** Task data follows **

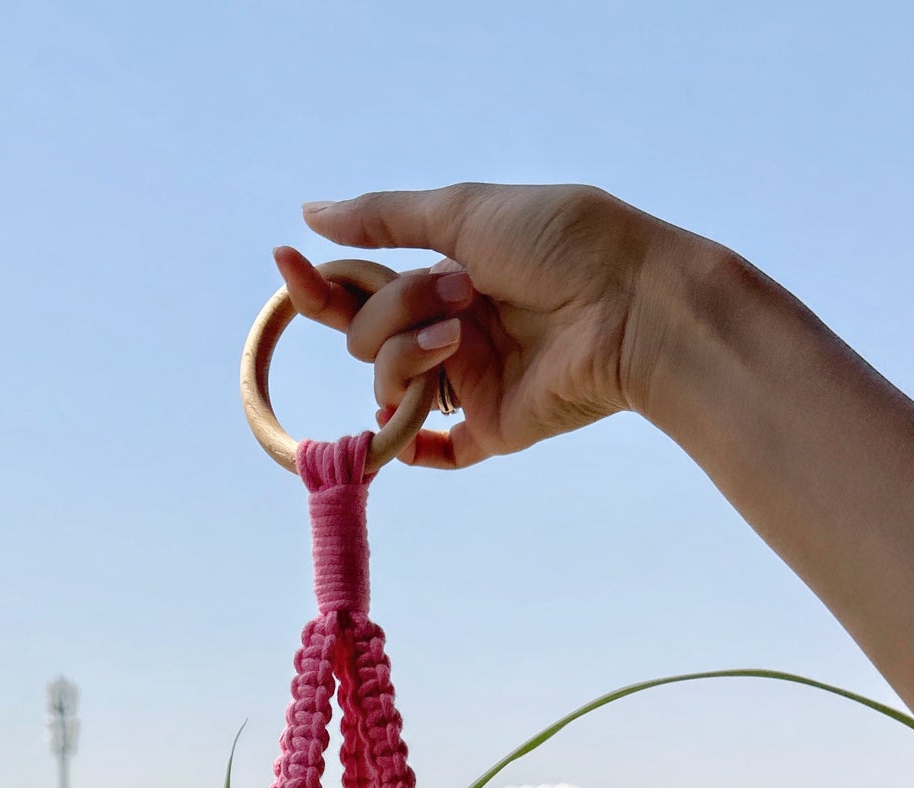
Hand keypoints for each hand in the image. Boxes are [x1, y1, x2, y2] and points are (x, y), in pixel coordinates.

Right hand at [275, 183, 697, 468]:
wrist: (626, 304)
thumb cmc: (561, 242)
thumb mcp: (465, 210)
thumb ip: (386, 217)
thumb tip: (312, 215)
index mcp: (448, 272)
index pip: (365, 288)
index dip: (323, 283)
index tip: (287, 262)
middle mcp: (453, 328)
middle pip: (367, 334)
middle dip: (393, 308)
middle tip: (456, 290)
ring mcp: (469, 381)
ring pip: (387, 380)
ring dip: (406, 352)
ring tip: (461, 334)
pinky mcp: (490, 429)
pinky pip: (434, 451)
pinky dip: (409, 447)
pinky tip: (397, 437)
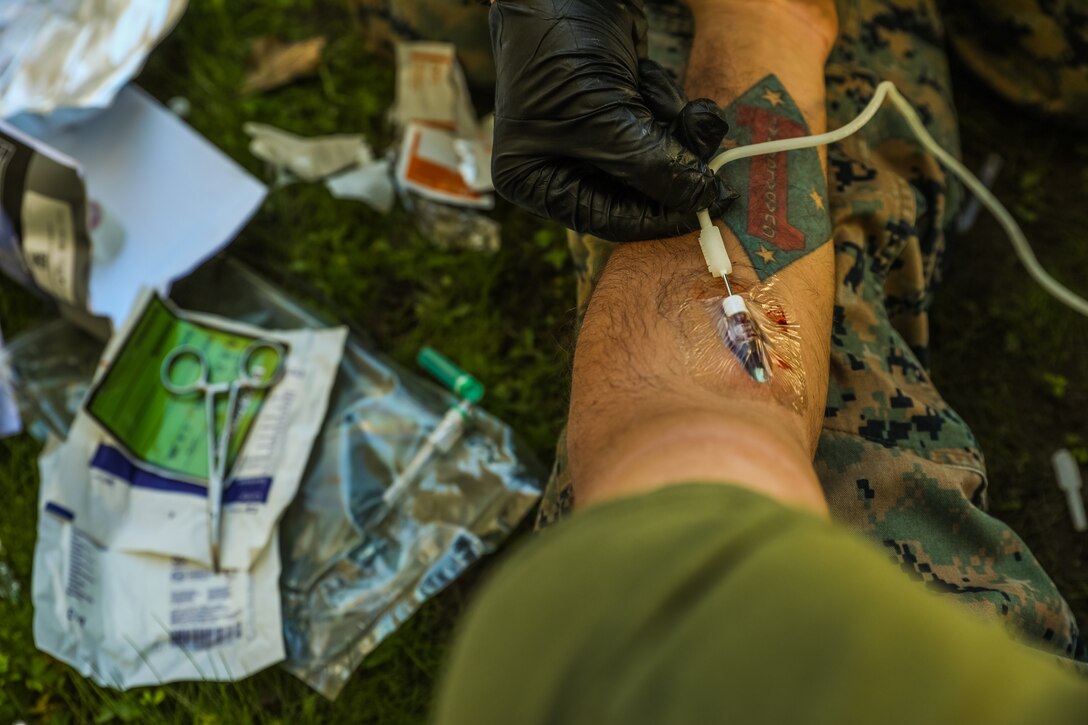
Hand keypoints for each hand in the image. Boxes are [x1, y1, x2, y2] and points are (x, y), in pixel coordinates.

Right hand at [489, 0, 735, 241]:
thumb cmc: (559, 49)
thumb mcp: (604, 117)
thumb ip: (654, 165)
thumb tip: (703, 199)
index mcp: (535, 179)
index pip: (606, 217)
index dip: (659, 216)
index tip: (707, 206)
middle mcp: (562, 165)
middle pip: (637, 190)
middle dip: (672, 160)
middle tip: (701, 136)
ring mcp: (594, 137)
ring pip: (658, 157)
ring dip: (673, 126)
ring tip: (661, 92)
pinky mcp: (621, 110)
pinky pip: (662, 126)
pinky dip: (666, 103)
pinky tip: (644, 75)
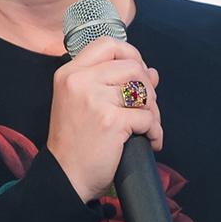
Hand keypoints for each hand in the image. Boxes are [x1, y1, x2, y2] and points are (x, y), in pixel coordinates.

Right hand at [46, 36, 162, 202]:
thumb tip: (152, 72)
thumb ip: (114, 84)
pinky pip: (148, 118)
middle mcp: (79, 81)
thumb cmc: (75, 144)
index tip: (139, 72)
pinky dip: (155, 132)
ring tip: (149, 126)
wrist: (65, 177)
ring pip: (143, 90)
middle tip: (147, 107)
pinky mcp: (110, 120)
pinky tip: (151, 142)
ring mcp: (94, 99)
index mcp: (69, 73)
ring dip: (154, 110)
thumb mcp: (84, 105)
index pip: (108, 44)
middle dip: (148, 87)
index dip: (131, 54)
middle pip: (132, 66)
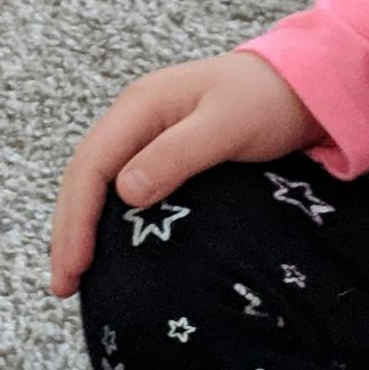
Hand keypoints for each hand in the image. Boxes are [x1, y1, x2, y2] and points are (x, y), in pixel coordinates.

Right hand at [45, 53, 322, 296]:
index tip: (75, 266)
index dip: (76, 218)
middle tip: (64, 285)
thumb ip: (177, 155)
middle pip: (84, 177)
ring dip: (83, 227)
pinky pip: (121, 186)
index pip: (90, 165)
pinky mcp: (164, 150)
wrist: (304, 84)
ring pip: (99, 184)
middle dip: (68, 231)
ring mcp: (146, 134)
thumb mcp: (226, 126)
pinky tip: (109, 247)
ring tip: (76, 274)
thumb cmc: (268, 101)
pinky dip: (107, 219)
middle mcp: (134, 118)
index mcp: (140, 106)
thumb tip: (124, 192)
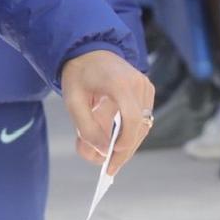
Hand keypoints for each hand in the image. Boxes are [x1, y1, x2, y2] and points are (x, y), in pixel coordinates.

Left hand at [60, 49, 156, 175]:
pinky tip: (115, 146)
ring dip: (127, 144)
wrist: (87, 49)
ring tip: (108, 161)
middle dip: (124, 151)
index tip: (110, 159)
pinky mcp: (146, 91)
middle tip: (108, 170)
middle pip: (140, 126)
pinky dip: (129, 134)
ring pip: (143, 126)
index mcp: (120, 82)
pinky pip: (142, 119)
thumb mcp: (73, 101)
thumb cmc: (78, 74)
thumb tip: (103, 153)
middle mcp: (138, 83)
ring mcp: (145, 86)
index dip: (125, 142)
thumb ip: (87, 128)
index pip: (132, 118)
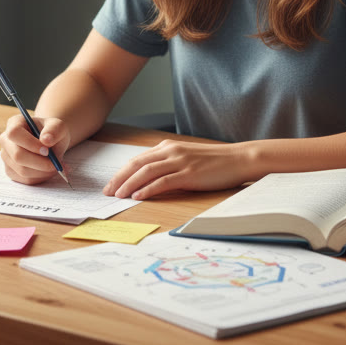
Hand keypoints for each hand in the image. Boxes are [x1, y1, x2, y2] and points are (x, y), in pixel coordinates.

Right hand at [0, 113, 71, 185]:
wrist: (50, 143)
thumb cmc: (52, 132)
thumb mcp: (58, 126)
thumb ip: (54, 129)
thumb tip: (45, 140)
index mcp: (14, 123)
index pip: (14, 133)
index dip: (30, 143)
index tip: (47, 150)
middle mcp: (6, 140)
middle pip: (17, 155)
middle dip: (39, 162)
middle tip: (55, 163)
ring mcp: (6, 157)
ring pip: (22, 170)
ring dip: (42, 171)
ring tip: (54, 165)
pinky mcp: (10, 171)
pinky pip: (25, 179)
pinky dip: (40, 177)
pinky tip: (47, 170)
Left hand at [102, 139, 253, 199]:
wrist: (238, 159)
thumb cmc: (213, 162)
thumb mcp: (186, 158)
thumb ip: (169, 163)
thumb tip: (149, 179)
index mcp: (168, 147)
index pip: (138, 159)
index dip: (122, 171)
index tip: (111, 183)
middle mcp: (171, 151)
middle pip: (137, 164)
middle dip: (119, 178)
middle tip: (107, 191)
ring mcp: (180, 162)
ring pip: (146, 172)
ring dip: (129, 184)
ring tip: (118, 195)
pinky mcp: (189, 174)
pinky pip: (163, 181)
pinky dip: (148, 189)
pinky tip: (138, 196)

** End of Task data **
** Task data follows **

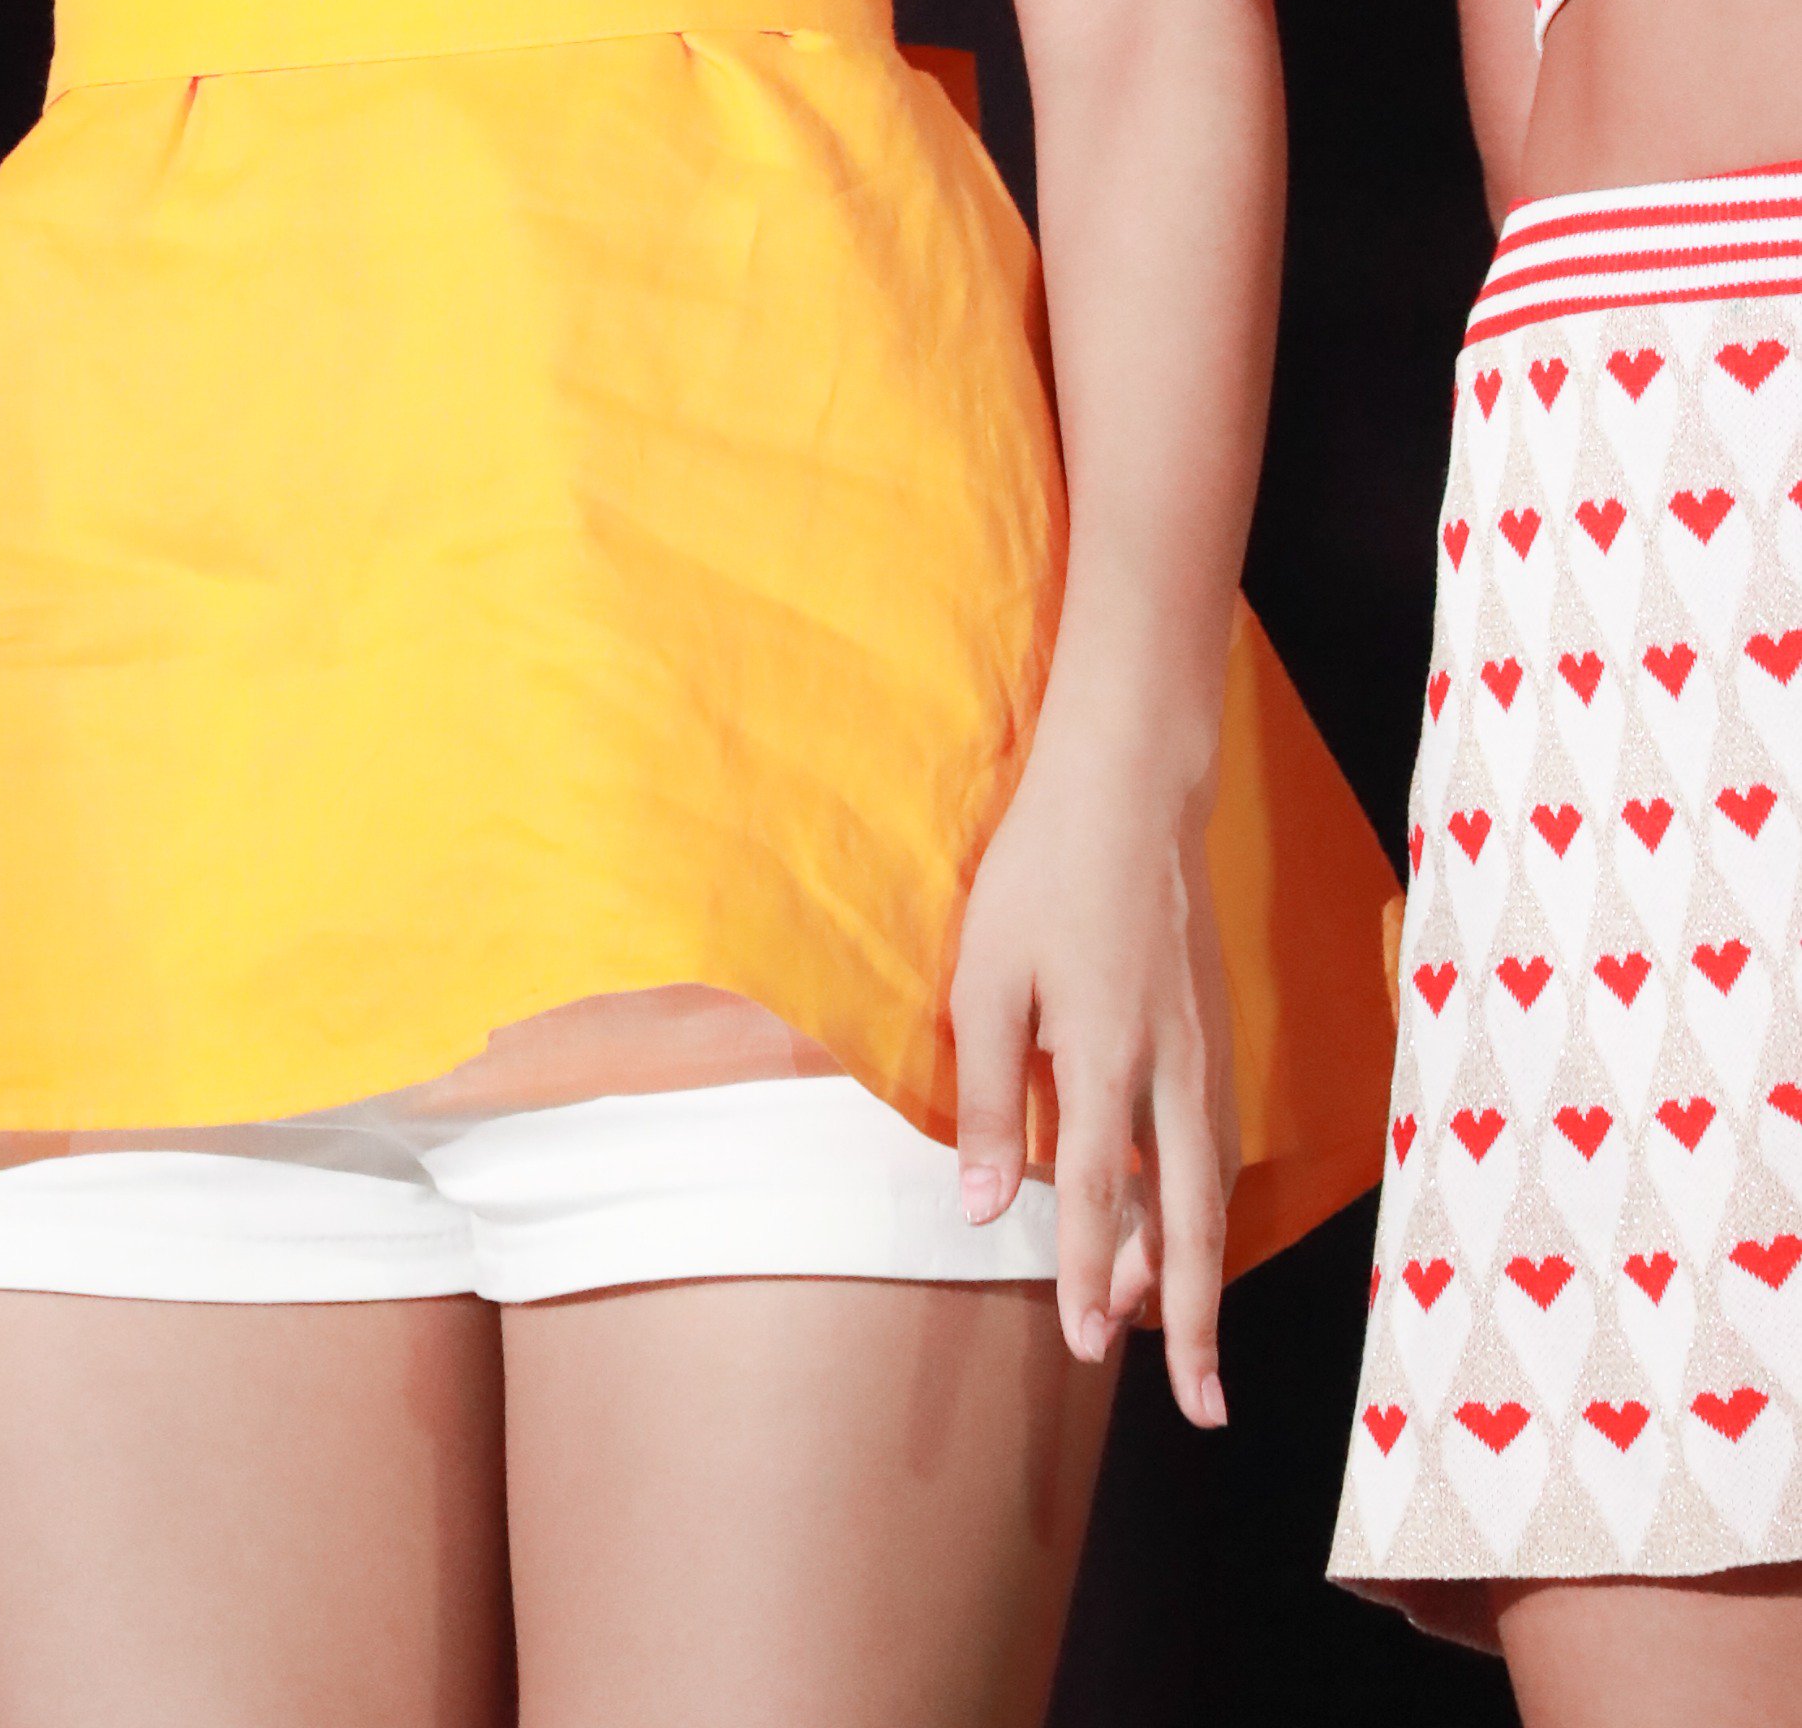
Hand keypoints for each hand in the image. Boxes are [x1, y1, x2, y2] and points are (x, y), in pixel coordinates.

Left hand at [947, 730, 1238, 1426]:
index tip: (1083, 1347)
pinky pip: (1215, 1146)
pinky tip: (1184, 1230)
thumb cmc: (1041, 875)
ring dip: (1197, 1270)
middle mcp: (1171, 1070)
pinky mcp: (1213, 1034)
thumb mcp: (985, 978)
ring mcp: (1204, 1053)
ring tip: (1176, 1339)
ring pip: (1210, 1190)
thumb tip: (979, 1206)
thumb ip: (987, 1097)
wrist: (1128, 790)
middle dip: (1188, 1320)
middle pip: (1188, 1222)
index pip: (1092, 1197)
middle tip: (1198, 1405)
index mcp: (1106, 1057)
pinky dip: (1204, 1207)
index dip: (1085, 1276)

** End of Task data **

**Requirement**. Repeat exactly the lines above, beginning at the one containing "index dip: (125, 142)" and ending at the one containing "pinky tip: (138, 196)". Do not carry over any pictures.

**Exercise result**.
index dip: (125, 142)
thumb ip: (87, 128)
index pip: (132, 118)
Hand keypoints for each hand in the image. Boxes are [x1, y1, x2, y2] and points are (x, y), in pixel coordinates.

Right hand at [0, 113, 71, 185]:
wrist: (50, 143)
thumb cmc: (52, 132)
thumb mcp: (58, 126)
thumb ip: (54, 129)
thumb tip: (45, 140)
index mcp: (14, 123)
index pip: (14, 133)
index dip: (30, 143)
index tip: (47, 150)
middle mcp: (6, 140)
middle pip: (17, 155)
middle dip: (39, 162)
middle tip: (55, 163)
ring mcp: (6, 157)
ring pip: (22, 170)
ring dip: (42, 171)
ring tip: (54, 165)
pinky mcp: (10, 171)
pinky pip: (25, 179)
pinky dip: (40, 177)
pinky tip: (47, 170)
Left hand at [102, 139, 253, 199]:
wrist: (238, 159)
thumb cmc: (213, 162)
thumb mcp: (186, 158)
thumb ip: (169, 163)
thumb tip: (149, 179)
index mcp: (168, 147)
index pip: (138, 159)
index dip: (122, 171)
index tip: (111, 183)
middle mcp: (171, 151)
middle pip: (137, 164)
middle dip: (119, 178)
middle tip: (107, 191)
ring mcp: (180, 162)
ring pip: (146, 172)
ring dip: (129, 184)
ring tip: (118, 195)
pinky mcp: (189, 174)
pinky pip: (163, 181)
pinky dip: (148, 189)
pinky tip: (138, 196)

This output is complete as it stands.